[Opening INPUT DATA section]

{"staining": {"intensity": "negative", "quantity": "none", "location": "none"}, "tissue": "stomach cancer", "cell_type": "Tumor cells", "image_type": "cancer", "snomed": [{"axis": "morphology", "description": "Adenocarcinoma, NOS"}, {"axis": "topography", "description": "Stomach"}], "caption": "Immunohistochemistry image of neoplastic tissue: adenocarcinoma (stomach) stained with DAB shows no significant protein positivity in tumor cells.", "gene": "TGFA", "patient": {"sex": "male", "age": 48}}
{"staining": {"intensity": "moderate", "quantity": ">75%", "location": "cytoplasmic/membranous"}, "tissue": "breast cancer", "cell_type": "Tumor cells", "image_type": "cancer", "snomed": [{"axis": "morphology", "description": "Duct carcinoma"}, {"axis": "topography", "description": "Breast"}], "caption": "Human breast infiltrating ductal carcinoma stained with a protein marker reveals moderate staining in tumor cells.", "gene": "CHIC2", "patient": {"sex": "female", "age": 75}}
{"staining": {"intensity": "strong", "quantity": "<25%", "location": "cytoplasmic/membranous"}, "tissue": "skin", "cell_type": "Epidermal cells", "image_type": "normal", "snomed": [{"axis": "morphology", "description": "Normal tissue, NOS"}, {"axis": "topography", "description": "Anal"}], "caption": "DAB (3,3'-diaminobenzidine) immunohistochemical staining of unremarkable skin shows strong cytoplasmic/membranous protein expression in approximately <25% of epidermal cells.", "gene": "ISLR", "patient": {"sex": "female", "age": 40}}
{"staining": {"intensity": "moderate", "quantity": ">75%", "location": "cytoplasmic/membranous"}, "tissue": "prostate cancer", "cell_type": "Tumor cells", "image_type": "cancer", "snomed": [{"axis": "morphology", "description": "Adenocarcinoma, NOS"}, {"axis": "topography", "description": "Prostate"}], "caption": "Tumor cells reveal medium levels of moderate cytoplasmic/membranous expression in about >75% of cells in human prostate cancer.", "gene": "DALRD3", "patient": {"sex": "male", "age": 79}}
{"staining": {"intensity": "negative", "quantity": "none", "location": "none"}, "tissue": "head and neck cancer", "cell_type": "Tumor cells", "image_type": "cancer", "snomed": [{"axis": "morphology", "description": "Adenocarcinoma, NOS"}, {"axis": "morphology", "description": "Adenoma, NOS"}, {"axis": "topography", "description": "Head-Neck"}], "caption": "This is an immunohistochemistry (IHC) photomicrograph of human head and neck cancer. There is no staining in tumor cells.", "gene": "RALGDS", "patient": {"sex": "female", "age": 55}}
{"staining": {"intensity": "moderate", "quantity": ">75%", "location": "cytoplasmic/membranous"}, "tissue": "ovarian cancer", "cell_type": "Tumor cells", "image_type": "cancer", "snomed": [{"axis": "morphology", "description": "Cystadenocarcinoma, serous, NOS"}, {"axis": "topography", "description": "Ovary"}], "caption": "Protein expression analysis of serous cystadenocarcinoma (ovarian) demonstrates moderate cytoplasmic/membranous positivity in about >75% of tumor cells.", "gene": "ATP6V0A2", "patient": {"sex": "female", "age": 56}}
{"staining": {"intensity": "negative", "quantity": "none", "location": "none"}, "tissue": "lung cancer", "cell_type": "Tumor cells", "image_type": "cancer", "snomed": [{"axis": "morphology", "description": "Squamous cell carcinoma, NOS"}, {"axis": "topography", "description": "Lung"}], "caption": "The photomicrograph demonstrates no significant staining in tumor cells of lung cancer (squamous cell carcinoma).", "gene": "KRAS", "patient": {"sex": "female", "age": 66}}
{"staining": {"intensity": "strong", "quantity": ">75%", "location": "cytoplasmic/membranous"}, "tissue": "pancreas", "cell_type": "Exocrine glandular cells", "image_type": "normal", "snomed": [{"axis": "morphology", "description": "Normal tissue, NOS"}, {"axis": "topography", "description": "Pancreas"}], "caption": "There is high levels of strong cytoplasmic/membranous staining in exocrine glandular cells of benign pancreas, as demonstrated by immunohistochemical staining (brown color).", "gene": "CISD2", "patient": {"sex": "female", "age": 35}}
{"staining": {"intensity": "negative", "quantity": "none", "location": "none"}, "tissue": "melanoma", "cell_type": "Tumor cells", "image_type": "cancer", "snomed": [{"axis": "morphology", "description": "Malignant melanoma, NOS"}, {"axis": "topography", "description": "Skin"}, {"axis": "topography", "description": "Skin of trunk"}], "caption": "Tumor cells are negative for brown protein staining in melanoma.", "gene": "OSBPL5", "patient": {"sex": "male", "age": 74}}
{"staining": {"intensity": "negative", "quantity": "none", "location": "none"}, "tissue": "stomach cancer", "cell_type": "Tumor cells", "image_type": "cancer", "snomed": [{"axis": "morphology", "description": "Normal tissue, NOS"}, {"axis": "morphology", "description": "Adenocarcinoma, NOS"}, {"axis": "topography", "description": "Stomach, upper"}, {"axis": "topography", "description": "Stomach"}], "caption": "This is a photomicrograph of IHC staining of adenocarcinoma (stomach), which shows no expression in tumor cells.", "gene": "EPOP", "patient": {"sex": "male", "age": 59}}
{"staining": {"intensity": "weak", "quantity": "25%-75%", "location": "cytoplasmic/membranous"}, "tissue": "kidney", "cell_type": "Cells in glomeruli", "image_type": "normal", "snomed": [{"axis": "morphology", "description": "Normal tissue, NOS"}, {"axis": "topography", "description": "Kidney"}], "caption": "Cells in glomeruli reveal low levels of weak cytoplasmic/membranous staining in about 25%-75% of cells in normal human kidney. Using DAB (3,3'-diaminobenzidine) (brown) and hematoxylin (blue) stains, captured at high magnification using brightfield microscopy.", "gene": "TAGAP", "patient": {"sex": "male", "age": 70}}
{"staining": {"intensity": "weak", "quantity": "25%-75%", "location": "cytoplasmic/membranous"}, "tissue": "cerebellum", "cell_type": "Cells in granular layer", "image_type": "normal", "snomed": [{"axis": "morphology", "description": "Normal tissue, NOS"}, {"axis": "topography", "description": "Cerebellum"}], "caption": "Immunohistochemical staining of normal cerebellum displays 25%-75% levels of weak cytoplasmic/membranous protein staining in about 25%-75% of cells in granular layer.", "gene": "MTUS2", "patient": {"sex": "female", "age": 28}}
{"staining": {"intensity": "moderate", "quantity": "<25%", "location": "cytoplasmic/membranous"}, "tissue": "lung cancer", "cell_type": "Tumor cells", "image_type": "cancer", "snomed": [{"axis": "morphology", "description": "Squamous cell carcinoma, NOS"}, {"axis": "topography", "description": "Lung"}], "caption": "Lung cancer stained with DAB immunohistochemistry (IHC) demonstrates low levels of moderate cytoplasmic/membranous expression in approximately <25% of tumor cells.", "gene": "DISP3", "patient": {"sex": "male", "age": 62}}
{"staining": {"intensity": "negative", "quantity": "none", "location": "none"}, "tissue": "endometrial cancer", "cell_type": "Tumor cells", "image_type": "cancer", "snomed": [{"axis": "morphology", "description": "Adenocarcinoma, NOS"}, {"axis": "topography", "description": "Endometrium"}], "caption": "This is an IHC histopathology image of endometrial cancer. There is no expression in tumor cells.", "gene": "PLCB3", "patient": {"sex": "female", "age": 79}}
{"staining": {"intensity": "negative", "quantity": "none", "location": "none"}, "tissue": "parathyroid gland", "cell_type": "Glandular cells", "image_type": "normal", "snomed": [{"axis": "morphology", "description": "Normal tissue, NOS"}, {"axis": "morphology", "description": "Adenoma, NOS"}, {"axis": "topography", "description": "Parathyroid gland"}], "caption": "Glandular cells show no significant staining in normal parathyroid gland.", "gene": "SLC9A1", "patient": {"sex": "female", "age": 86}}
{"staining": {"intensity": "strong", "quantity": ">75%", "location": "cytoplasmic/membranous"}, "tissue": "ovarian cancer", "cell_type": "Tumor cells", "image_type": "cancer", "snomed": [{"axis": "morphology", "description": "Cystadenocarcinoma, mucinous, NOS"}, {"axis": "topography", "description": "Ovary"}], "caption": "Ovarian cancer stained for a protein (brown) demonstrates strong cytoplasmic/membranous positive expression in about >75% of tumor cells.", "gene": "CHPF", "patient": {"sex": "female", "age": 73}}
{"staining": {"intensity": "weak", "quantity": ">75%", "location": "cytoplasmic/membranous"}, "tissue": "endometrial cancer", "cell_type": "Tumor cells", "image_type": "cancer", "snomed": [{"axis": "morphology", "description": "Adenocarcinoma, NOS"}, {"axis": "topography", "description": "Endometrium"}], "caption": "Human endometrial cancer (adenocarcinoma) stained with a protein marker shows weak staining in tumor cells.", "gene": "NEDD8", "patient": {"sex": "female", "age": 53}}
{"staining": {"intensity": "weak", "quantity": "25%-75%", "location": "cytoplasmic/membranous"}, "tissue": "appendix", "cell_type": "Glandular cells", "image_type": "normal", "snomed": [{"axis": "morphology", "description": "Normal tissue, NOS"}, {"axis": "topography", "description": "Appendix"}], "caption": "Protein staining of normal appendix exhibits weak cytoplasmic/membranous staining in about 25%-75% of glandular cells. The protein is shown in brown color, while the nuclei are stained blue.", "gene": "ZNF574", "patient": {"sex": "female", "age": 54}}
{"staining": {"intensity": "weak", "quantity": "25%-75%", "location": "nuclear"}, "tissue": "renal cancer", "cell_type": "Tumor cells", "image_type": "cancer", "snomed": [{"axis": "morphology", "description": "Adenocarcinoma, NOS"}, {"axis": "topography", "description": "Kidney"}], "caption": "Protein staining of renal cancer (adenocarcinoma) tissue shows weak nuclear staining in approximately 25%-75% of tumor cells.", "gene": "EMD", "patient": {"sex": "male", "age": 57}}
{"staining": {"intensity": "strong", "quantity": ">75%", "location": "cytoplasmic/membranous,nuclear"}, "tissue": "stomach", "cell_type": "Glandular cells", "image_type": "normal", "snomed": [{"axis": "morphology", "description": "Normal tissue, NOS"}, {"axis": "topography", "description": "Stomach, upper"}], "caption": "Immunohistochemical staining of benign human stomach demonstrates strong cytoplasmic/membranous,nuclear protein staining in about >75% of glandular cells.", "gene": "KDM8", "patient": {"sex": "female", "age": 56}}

[Closing INPUT DATA section]

How many lines in the records above contain the word "Cystadenocarcinoma"? Answer with the number only.

2